Similarly out of date.

A good starting point for more modern techniques would be something like this:

https://people.eecs.berkeley.edu/~alanmi/publications/2006/t...


I came across this survey paper on Combinatorial Optimization in VLSI Design: https://www.or.uni-bonn.de/research/montreal.pdf

I don't know how up-to-date the information is. Two of the authors (Korte, Vygen) wrote a textbook on combinatorial optimization. I haven't read it and I don't know enough about the subject to be able to say how useful the contents are to VLSI design.
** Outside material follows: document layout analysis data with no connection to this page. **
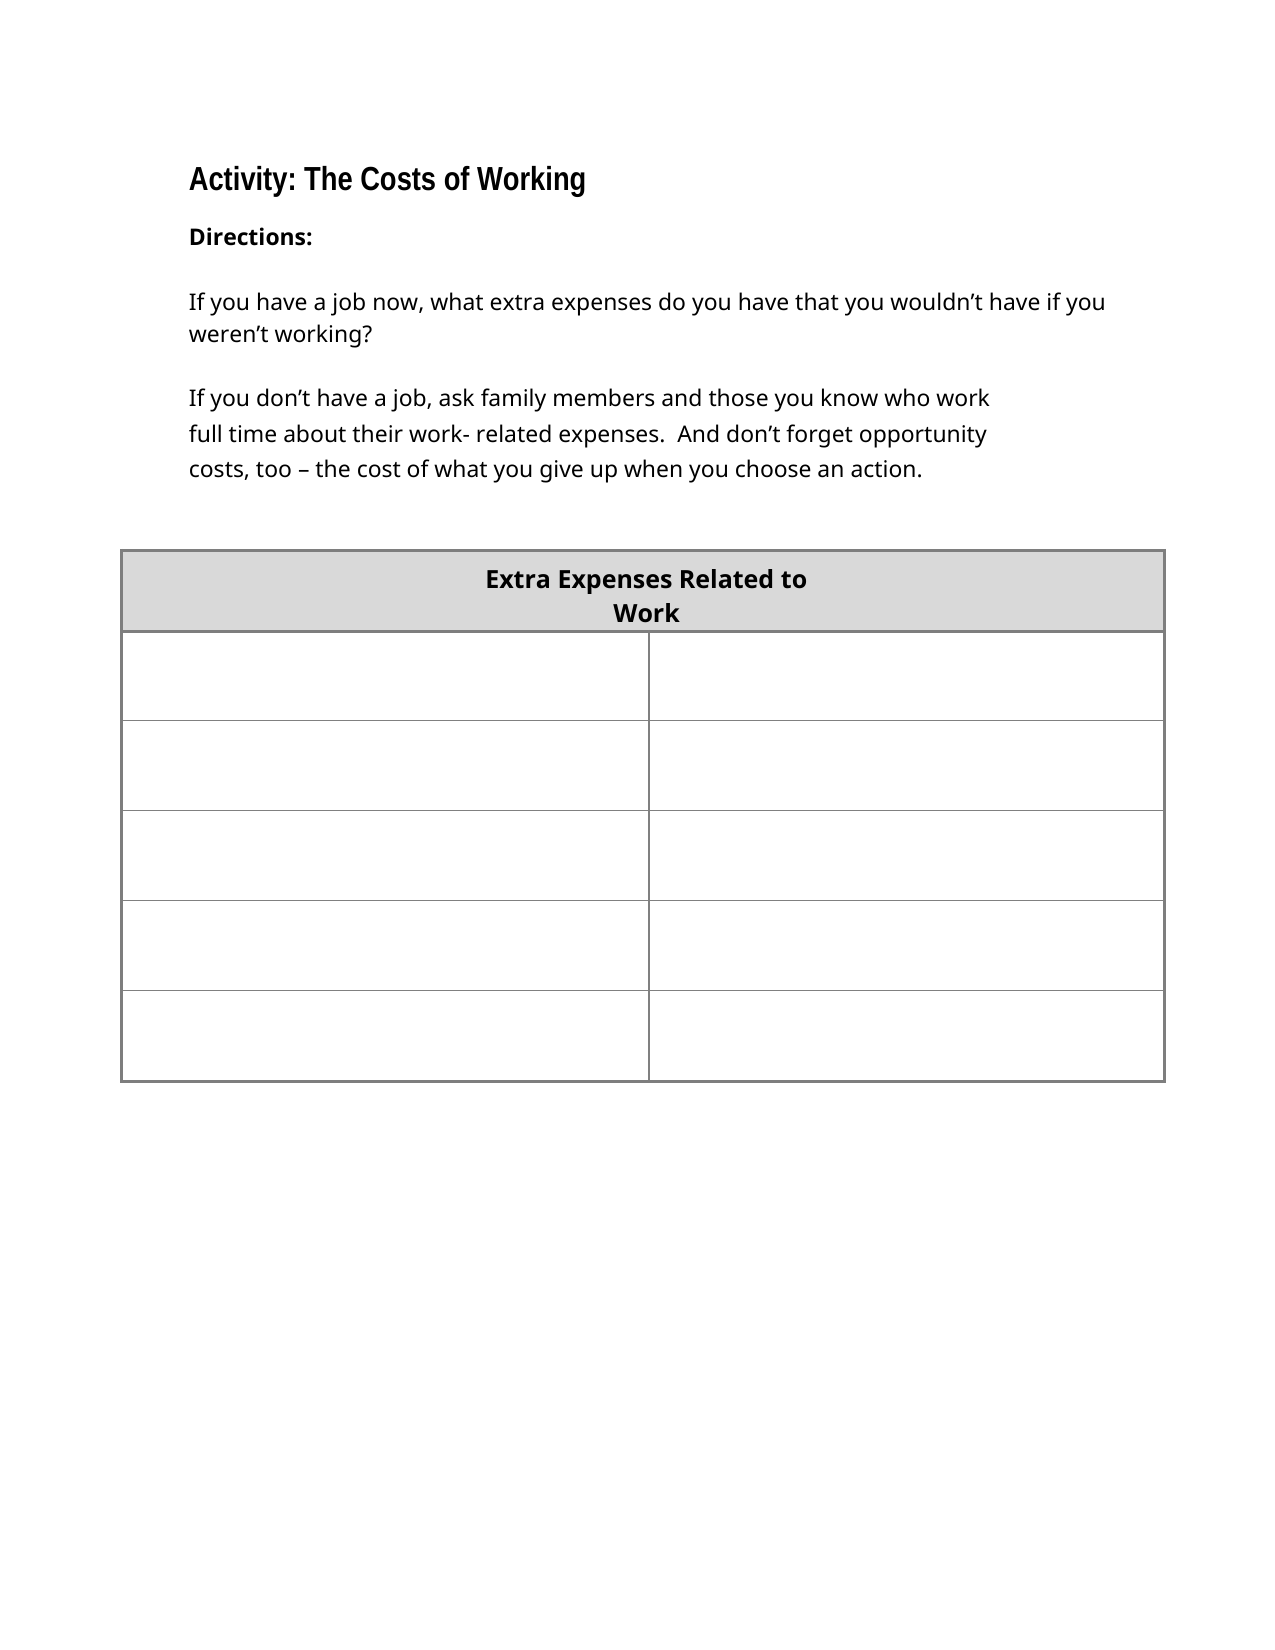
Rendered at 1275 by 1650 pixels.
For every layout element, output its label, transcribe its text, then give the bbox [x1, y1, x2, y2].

table_cell [123, 901, 648, 989]
table_cell [123, 633, 648, 720]
text If you have a job now, what extra expenses do you have that you wouldn’t have if you weren’t working? [189, 286, 1125, 349]
table_cell [650, 811, 1163, 900]
table_cell [650, 991, 1163, 1080]
table_cell [123, 991, 648, 1080]
text If you don’t have a job, ask family members and those you know who work full time about their work- related expenses. And don’t forget opportunity costs, too – the cost of what you give up when you choose an action. [189, 382, 1019, 484]
table_header [123, 552, 133, 630]
text Directions: [189, 221, 1125, 253]
table_cell [650, 633, 1163, 720]
table_cell [650, 901, 1163, 989]
table_header Extra Expenses Related to Work [133, 552, 1163, 630]
table_cell [650, 721, 1163, 809]
table_cell [123, 811, 648, 900]
table_cell [123, 721, 648, 809]
subtitle Activity: The Costs of Working [189, 159, 1125, 197]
I think they focus more on the theory than the application: https://link.springer.com/book/10.1007/978-3-662-56039-6


> is that they're just plain stodgy - they feel like some kind of old boys club

I mean just go look at that post from yesterday where I complain that yosys uses C++ to script flows and the response to the complaint - I'm starting to think these people just enjoy being miserable.


I think it’s more likely these people mainly enjoy designing hardware, not tools for designing hardware (aka software). Learn to use a tool, and use it. It’s a hammer, start driving nails

Software development is unique in that tools for building software are also software. This hammer is great and all, but I make hammers, and I know this one could be better


This is apologetics.

The real reason is the hardware vendors are entrenched and don't make money off the software at all. The situation is exactly the same as it was in the proprietary compiler space before gcc (and then clang) - no incentive to improve or open source the compilers -> no access to good tools -> proprietary tools remain only option.

Yosys though, being an open source attempt, is just making unforced errors, hence my ranting and raving in the other thread.


You're talking about FPGA tools but this thread is about VLSI design where the major EDA vendors (Synopsys, Cadence, and Mentor) don't sell hardware(*) and *do* make a lot of money from software.

(*) Excluding emulators or simulation accelerators.


> You're talking about FPGA tools but this thread is about VLSI design

did you miss the part where the comment i'm responding to is about VTR?


My bad, I thought we were talking about ASIC designers, not VTR developers.